For years, Richard Nixon's presidential library was accused of committing another Watergate coverup. But now, archivists say, the stonewalling is over.
The library opened an expanded new exhibit Thursday that scholars say provides a more balanced and accurate account of the scandal that brought down a president.
"The public deserves nonpartisan, objective presidential libraries," said library director Tim Naftali, who alluded to the original display as "inaccurate and whitewashed." Among other things, the old exhibit portrayed Nixon's epic downfall as a "coup" by his enemies and suggested the press behaved unethically in pursuing him.
The $500,000 makeover was undertaken by the National Archives after it took control of the library in 2007 from the private organization of Nixon loyalists that had overseen the site since its opening in 1990.
The new display features sections called "Abuse of Power," "The Cover-Up" and "Dirty Tricks," complemented by taped interviews and text. In one interview, Nixon aide Alexander Haig, who died last year, says the president once asked him to burn White House tapes. "I said no," Haig recalls.

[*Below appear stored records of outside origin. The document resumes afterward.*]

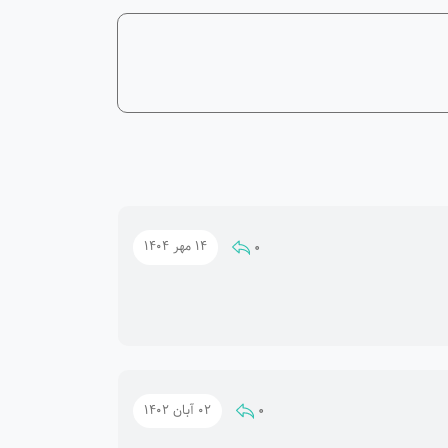
0
14 مهر 1404
0
02 آبان 1402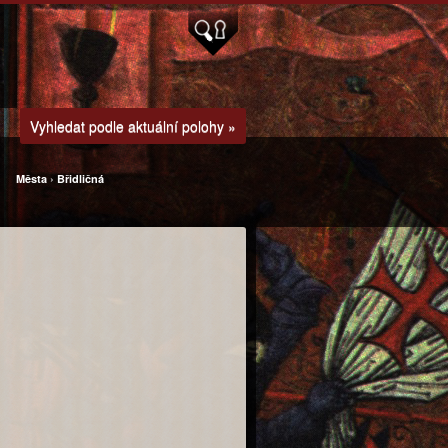
Vyhledat podle aktuální polohy »
Města
›
Břidličná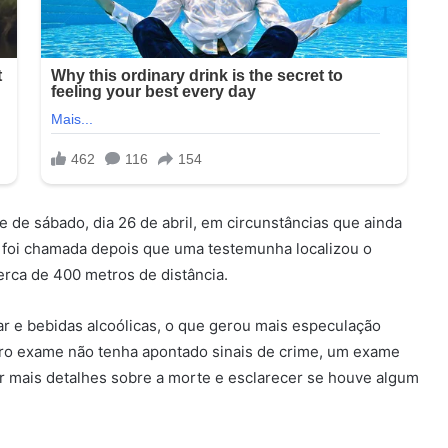
e de sábado, dia 26 de abril, em circunstâncias que ainda
ar foi chamada depois que uma testemunha localizou o
erca de 400 metros de distância.
r e bebidas alcoólicas, o que gerou mais especulação
iro exame não tenha apontado sinais de crime, um exame
r mais detalhes sobre a morte e esclarecer se houve algum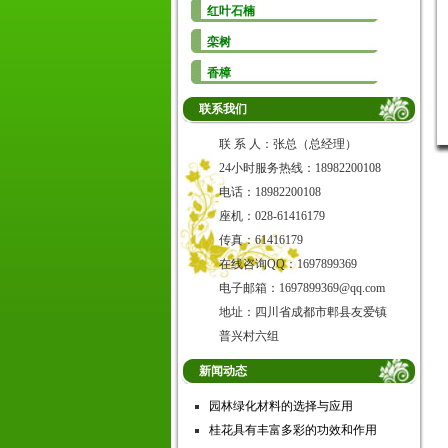
红叶石楠
栾树
香樟
联系我们
联 系 人：张总（总经理）
24小时服务热线：18982200108
电话：18982200108
座机：028-61416179
传真：61416179
在线咨询QQ：1697899369
电子邮箱：1697899369@qq.com
地址：四川省成都市郫县友爱镇
普兴村六组
新闻动态
园林绿化材料的选择与应用
桂花具有丰富多彩的功效和作用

Some material has never before been shown publicly. It includes interviews with such figures as Watergate burglar G. Gordon Liddy and Nixon aide Charles Colson, who went to prison for crimes that came to light as the scandal unfolded.
The scandal began with a burglary at Democratic National Committee headquarters at the Watergate Hotel complex in Washington and eventually exposed widespread wrongdoing in the Nixon White House, including abuse of government agencies for political purposes. Nixon resigned the presidency on Aug. 9, 1974.
One section of the old exhibit, titled "The drum beat swells," said: "Allegations took on the weight of fact in the minds of those who were determined to engineer a coup of their own." The section went on to say that Washington Post reporters Bob Woodward and Carl Bernstein, who played a major role in exposing the scandal, may have broken the law and violated ethics standards in their zeal to uncover wrongdoing.
The private Richard Nixon Foundation, which used to run the site, has argued that the exhibit was "President Nixon's perspective" and that no one had found any factual errors in its text or exhibits.
Steve Frank, who worked on Nixon's 1968 presidential campaign in California, looks fondly on Nixon's presidency but welcomed a new, fuller treatment of Watergate at the library.
"I thought it was improper for them not to provide the whole substance of Watergate" in the original exhibit, said Frank, a conservative activist. "When you try to hide the facts, it makes it look worse than it is."
At Bill Clinton's presidential library, which opened in Little Rock, Ark., in 2004, an alcove exhibit featuring a timeline of Clinton's career addresses his impeachment and acquittal over the Monica Lewinsky affair.